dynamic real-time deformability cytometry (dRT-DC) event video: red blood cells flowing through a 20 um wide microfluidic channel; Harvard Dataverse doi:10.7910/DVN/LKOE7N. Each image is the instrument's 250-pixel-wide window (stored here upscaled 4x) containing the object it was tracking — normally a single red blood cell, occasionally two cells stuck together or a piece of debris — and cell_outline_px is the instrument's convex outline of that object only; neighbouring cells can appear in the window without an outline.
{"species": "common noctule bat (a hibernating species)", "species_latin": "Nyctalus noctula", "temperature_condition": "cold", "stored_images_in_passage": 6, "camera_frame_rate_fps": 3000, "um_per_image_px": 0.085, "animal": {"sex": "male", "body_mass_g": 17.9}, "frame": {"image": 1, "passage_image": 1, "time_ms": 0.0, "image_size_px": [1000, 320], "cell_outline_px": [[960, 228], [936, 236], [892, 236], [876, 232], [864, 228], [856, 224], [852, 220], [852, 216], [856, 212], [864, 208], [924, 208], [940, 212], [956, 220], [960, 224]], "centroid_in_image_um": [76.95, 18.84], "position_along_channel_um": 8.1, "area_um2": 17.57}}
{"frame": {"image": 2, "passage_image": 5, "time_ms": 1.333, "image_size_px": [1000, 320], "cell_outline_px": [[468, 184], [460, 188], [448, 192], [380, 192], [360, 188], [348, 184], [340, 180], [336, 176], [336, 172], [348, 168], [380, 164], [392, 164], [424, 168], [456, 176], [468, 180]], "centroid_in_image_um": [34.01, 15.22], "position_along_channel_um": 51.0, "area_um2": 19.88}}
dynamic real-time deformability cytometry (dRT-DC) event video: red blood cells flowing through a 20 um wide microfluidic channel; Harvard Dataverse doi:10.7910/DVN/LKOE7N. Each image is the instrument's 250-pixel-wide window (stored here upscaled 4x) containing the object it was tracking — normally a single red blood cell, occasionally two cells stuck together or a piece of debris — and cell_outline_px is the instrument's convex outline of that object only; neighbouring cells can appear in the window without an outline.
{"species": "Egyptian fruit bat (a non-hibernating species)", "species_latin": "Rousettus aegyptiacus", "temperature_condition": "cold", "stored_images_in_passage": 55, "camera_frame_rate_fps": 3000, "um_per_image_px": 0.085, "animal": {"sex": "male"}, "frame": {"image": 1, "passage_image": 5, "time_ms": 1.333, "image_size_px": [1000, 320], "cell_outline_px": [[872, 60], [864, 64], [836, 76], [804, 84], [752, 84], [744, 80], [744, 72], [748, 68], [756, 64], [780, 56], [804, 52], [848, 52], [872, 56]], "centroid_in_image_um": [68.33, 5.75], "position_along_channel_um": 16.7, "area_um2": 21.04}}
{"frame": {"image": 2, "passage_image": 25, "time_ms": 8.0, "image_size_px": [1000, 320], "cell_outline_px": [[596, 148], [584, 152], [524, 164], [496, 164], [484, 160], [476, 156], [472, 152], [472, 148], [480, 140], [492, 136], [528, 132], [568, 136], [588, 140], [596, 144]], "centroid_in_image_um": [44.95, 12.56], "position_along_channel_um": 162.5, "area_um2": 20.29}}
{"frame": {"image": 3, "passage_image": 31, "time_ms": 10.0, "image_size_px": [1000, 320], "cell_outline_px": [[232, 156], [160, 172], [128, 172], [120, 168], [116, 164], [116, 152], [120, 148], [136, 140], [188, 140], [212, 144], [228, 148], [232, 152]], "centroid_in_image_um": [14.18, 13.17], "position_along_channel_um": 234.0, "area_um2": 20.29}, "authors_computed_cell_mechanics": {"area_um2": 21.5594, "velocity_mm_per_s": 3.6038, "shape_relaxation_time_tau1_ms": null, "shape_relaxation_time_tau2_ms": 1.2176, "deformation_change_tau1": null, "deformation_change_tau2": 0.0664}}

************

_WORK REQUIRED_. Your task is to quote the listing above word for word.

_WRITTEN SOLUTION_.
dynamic real-time deformability cytometry (dRT-DC) event video: red blood cells flowing through a 20 um wide microfluidic channel; Harvard Dataverse doi:10.7910/DVN/LKOE7N. Each image is the instrument's 250-pixel-wide window (stored here upscaled 4x) containing the object it was tracking — normally a single red blood cell, occasionally two cells stuck together or a piece of debris — and cell_outline_px is the instrument's convex outline of that object only; neighbouring cells can appear in the window without an outline.
{"species": "common noctule bat (a hibernating species)", "species_latin": "Nyctalus noctula", "temperature_condition": "cold", "stored_images_in_passage": 6, "camera_frame_rate_fps": 3000, "um_per_image_px": 0.085, "animal": {"sex": "male", "body_mass_g": 17.9}, "frame": {"image": 1, "passage_image": 1, "time_ms": 0.0, "image_size_px": [1000, 320], "cell_outline_px": [[960, 228], [936, 236], [892, 236], [876, 232], [864, 228], [856, 224], [852, 220], [852, 216], [856, 212], [864, 208], [924, 208], [940, 212], [956, 220], [960, 224]], "centroid_in_image_um": [76.95, 18.84], "position_along_channel_um": 8.1, "area_um2": 17.57}}
{"frame": {"image": 2, "passage_image": 5, "time_ms": 1.333, "image_size_px": [1000, 320], "cell_outline_px": [[468, 184], [460, 188], [448, 192], [380, 192], [360, 188], [348, 184], [340, 180], [336, 176], [336, 172], [348, 168], [380, 164], [392, 164], [424, 168], [456, 176], [468, 180]], "centroid_in_image_um": [34.01, 15.22], "position_along_channel_um": 51.0, "area_um2": 19.88}}
dynamic real-time deformability cytometry (dRT-DC) event video: red blood cells flowing through a 20 um wide microfluidic channel; Harvard Dataverse doi:10.7910/DVN/LKOE7N. Each image is the instrument's 250-pixel-wide window (stored here upscaled 4x) containing the object it was tracking — normally a single red blood cell, occasionally two cells stuck together or a piece of debris — and cell_outline_px is the instrument's convex outline of that object only; neighbouring cells can appear in the window without an outline.
{"species": "Egyptian fruit bat (a non-hibernating species)", "species_latin": "Rousettus aegyptiacus", "temperature_condition": "cold", "stored_images_in_passage": 55, "camera_frame_rate_fps": 3000, "um_per_image_px": 0.085, "animal": {"sex": "male"}, "frame": {"image": 1, "passage_image": 5, "time_ms": 1.333, "image_size_px": [1000, 320], "cell_outline_px": [[872, 60], [864, 64], [836, 76], [804, 84], [752, 84], [744, 80], [744, 72], [748, 68], [756, 64], [780, 56], [804, 52], [848, 52], [872, 56]], "centroid_in_image_um": [68.33, 5.75], "position_along_channel_um": 16.7, "area_um2": 21.04}}
{"frame": {"image": 2, "passage_image": 25, "time_ms": 8.0, "image_size_px": [1000, 320], "cell_outline_px": [[596, 148], [584, 152], [524, 164], [496, 164], [484, 160], [476, 156], [472, 152], [472, 148], [480, 140], [492, 136], [528, 132], [568, 136], [588, 140], [596, 144]], "centroid_in_image_um": [44.95, 12.56], "position_along_channel_um": 162.5, "area_um2": 20.29}}
{"frame": {"image": 3, "passage_image": 31, "time_ms": 10.0, "image_size_px": [1000, 320], "cell_outline_px": [[232, 156], [160, 172], [128, 172], [120, 168], [116, 164], [116, 152], [120, 148], [136, 140], [188, 140], [212, 144], [228, 148], [232, 152]], "centroid_in_image_um": [14.18, 13.17], "position_along_channel_um": 234.0, "area_um2": 20.29}, "authors_computed_cell_mechanics": {"area_um2": 21.5594, "velocity_mm_per_s": 3.6038, "shape_relaxation_time_tau1_ms": null, "shape_relaxation_time_tau2_ms": 1.2176, "deformation_change_tau1": null, "deformation_change_tau2": 0.0664}}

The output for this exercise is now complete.